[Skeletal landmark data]
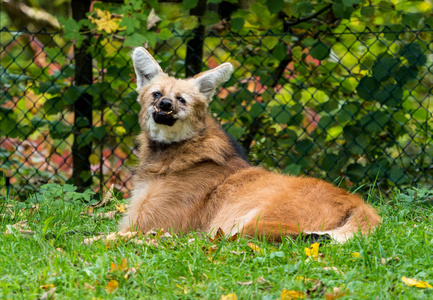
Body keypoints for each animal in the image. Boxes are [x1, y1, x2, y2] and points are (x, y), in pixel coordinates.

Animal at [118, 47, 378, 244]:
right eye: (156, 94)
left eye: (181, 99)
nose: (164, 105)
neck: (170, 155)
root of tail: (359, 203)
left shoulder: (151, 225)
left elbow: (111, 237)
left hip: (252, 223)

DIRECTIONS FOR THIS TASK ->
Every line above that holds the word "left" should be copied out.

SOLUTION TO THIS PROBLEM ->
left eye: (181, 99)
left shoulder: (151, 225)
left elbow: (111, 237)
left hip: (252, 223)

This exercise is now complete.